Haleon (LON: HLN) shares have declined over 3% Wednesday morning following the release of its full-year 2025 results, as revenue figures missed consensus estimates.
While the company reported progress on its “Win as One” strategy, the market reacted negatively to the revenue shortfall.
Revenue for the year came in at £11.03 billion, a 1.8% decrease compared to the previous year, and below the company-compiled consensus expectation of £11.08 billion.
Organic revenue growth, a key metric, was 3.0%, also falling short of the anticipated 3.4%. Adjusted diluted earnings per share (EPS) landed at 18.8p, above the consensus estimate of 18.6p.
Despite the revenue miss, Haleon demonstrated strength in profitability. Adjusted gross profit increased to £7.193 billion, with a corresponding margin of 65.2%, a 220 basis point improvement. Adjusted operating profit grew by 10.5% to £2.526 billion, resulting in a margin expansion of 160 basis points to 22.9%.
The company showcased strong cash flow generation, reporting £1.913 billion in free cash flow. Disciplined capital allocation allowed for £1.1 billion in shareholder returns during the year. The board proposed a final dividend of 4.9p per ordinary share, contributing to a 7.6% increase in the total full-year dividend. Haleon also allocated £500m to share buybacks in 2026.
The revenue miss was attributed to a weak cold and flu season and lower consumer confidence in North America. However, Oral Health continued to outperform with 7.9% organic revenue growth. Geographically, EMEA and LatAm grew by 4.7%, while Asia-Pacific saw growth of 5.2%. North America experienced a slight decline of 0.4%.
Key Drivers:
- Productivity Initiatives: Delivering adjusted gross margin expansion of 220 bps.
- Strategic Investment: A&P and R&D investments increased by 7.5% and 7.7%, respectively.
- Operating Leverage: Adjusted operating margin up 60bps at actual exchange rates.
Brian McNamara, Chief Executive Officer, said: “2025 was an important year for Haleon. We introduced our Win as One strategy and are already making good progress. Our brands again proved their resilience, and we continued to outperform the market, with 60% of the business gaining or maintaining share this year.”

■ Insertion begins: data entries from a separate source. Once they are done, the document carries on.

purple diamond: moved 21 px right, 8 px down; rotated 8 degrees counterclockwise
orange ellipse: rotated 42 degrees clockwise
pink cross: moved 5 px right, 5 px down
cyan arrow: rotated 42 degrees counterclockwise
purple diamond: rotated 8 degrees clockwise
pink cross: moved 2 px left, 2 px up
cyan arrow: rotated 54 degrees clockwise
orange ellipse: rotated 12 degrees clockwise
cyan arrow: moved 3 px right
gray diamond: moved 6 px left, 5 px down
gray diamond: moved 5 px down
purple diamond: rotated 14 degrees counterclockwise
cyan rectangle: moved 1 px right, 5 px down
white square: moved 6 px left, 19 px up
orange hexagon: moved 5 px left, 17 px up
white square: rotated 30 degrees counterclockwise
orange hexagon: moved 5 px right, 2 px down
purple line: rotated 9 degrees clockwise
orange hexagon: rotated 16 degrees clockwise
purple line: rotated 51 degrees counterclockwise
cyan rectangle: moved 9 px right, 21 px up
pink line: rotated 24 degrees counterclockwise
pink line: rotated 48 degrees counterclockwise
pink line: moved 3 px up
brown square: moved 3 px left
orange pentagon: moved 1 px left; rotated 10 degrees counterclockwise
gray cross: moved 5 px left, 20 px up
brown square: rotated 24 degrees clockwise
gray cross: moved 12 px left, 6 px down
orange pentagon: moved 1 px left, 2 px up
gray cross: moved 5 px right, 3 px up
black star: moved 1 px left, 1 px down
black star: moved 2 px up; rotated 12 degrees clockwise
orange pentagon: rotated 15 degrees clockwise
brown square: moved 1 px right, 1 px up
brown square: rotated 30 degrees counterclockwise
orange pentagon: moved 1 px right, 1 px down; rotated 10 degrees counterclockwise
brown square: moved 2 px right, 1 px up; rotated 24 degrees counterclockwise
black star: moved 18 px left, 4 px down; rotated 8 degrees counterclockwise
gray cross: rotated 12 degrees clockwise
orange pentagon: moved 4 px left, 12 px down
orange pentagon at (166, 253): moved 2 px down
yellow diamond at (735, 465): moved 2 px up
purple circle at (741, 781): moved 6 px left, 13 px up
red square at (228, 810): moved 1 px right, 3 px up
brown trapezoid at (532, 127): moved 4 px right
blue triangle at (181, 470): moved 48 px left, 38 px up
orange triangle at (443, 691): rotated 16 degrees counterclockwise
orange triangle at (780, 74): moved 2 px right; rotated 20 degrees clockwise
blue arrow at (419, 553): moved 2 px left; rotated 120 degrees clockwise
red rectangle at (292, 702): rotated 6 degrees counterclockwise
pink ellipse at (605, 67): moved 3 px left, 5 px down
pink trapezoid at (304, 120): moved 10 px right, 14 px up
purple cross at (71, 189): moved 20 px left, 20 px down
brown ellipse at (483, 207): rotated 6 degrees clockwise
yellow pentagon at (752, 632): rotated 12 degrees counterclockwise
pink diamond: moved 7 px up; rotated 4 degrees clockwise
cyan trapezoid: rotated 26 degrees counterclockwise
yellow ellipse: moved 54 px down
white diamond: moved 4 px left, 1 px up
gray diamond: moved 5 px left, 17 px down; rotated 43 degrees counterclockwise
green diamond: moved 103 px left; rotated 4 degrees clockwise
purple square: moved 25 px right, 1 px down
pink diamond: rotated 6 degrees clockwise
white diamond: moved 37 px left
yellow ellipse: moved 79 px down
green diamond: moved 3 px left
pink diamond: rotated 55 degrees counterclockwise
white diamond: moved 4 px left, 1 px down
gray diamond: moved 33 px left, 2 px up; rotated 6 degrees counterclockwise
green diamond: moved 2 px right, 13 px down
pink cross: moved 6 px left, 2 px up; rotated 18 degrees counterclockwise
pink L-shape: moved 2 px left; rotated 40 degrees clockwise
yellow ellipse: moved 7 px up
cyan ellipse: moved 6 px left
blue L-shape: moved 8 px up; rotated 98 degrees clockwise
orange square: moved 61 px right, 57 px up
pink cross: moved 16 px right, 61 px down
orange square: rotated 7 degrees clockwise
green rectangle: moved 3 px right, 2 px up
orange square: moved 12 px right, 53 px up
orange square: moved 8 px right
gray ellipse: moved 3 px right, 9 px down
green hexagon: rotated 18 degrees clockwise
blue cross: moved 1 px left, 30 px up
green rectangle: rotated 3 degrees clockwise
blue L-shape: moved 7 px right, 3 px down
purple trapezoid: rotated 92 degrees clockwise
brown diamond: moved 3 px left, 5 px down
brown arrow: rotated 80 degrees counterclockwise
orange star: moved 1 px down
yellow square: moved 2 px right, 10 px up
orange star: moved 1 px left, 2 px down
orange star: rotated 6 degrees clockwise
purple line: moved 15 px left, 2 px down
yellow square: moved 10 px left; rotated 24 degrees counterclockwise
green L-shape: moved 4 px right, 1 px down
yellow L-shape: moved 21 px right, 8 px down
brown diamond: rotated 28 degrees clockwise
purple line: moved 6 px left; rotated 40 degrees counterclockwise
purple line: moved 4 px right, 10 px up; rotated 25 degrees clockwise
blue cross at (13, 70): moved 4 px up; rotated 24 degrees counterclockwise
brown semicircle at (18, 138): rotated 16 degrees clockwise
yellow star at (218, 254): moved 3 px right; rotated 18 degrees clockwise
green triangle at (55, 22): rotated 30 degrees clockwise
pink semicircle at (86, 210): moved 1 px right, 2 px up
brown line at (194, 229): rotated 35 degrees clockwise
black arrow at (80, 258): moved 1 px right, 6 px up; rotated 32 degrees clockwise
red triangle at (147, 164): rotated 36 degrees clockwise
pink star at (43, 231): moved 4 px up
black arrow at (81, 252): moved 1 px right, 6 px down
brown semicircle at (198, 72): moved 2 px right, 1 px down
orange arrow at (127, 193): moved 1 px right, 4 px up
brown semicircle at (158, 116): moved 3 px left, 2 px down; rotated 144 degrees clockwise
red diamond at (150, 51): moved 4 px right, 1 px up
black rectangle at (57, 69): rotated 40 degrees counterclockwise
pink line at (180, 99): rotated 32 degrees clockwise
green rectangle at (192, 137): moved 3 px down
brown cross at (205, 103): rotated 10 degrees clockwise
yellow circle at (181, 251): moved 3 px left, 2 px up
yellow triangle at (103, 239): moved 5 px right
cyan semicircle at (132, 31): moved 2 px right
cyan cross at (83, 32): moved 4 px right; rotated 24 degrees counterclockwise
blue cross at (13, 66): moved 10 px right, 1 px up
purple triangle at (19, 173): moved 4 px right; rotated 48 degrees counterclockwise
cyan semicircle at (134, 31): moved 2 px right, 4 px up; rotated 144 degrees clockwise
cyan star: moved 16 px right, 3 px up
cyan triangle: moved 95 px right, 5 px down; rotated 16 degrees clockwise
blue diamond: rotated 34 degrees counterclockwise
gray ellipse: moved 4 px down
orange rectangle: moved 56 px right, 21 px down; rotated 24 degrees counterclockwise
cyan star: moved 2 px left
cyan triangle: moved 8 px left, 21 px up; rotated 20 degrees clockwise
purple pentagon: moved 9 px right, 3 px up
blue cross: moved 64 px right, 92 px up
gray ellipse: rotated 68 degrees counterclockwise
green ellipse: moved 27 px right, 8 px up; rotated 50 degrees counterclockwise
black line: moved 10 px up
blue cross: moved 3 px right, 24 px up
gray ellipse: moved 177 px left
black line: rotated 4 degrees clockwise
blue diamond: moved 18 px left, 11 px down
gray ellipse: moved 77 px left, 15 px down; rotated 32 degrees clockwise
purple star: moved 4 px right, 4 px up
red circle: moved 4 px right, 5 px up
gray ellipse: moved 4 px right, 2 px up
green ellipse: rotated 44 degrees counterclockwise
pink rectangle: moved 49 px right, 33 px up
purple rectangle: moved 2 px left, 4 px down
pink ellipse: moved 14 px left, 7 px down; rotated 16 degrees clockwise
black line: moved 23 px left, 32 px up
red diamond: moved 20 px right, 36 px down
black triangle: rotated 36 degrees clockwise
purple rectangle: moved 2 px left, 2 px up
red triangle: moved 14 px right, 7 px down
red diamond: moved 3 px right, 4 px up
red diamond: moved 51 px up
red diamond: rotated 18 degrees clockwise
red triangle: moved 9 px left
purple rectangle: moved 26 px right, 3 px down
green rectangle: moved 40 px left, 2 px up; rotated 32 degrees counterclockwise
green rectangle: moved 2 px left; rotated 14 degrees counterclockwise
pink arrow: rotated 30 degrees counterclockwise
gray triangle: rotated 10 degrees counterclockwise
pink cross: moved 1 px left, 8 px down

Looking ahead, Haleon anticipates organic revenue growth of 3-5% in 2026 and high-single digit adjusted operating profit growth at constant currency. While the company’s profitability and cash flow remain strong, investors will be focused on seeing a rebound in revenue growth to justify the company’s valuation. The markets will be closely monitoring if the company can successfully navigate the challenging consumer environment.